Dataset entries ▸
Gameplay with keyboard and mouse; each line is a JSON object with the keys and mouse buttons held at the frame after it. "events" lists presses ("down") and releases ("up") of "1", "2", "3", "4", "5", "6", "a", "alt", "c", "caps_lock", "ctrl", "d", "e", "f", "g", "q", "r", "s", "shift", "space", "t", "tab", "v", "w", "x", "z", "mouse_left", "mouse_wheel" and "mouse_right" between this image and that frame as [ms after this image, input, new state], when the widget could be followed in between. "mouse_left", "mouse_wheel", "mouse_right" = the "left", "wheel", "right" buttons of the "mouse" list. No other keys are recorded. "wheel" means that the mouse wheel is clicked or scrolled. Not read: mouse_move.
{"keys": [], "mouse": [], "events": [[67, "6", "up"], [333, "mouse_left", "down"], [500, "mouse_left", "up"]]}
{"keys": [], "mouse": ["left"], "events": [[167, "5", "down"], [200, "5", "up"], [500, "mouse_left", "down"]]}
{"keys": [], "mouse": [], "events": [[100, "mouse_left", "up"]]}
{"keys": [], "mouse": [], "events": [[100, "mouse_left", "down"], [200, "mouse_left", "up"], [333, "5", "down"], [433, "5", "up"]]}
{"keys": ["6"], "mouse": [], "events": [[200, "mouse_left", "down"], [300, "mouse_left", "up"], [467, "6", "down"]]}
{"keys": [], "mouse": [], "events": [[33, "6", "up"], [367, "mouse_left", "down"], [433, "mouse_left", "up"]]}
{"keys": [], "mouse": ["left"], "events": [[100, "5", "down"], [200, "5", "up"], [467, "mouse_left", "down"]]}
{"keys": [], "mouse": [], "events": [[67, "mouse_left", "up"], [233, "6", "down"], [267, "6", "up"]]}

THE PROBLEM ▸ Could you copy out the data in full, exactly as it is written?

EXERCISE SOLUTION ▸
Gameplay with keyboard and mouse; each line is a JSON object with the keys and mouse buttons held at the frame after it. "events" lists presses ("down") and releases ("up") of "1", "2", "3", "4", "5", "6", "a", "alt", "c", "caps_lock", "ctrl", "d", "e", "f", "g", "q", "r", "s", "shift", "space", "t", "tab", "v", "w", "x", "z", "mouse_left", "mouse_wheel" and "mouse_right" between this image and that frame as [ms after this image, input, new state], when the widget could be followed in between. "mouse_left", "mouse_wheel", "mouse_right" = the "left", "wheel", "right" buttons of the "mouse" list. No other keys are recorded. "wheel" means that the mouse wheel is clicked or scrolled. Not read: mouse_move.
{"keys": [], "mouse": [], "events": [[67, "6", "up"], [333, "mouse_left", "down"], [500, "mouse_left", "up"]]}
{"keys": [], "mouse": ["left"], "events": [[167, "5", "down"], [200, "5", "up"], [500, "mouse_left", "down"]]}
{"keys": [], "mouse": [], "events": [[100, "mouse_left", "up"]]}
{"keys": [], "mouse": [], "events": [[100, "mouse_left", "down"], [200, "mouse_left", "up"], [333, "5", "down"], [433, "5", "up"]]}
{"keys": ["6"], "mouse": [], "events": [[200, "mouse_left", "down"], [300, "mouse_left", "up"], [467, "6", "down"]]}
{"keys": [], "mouse": [], "events": [[33, "6", "up"], [367, "mouse_left", "down"], [433, "mouse_left", "up"]]}
{"keys": [], "mouse": ["left"], "events": [[100, "5", "down"], [200, "5", "up"], [467, "mouse_left", "down"]]}
{"keys": [], "mouse": [], "events": [[67, "mouse_left", "up"], [233, "6", "down"], [267, "6", "up"]]}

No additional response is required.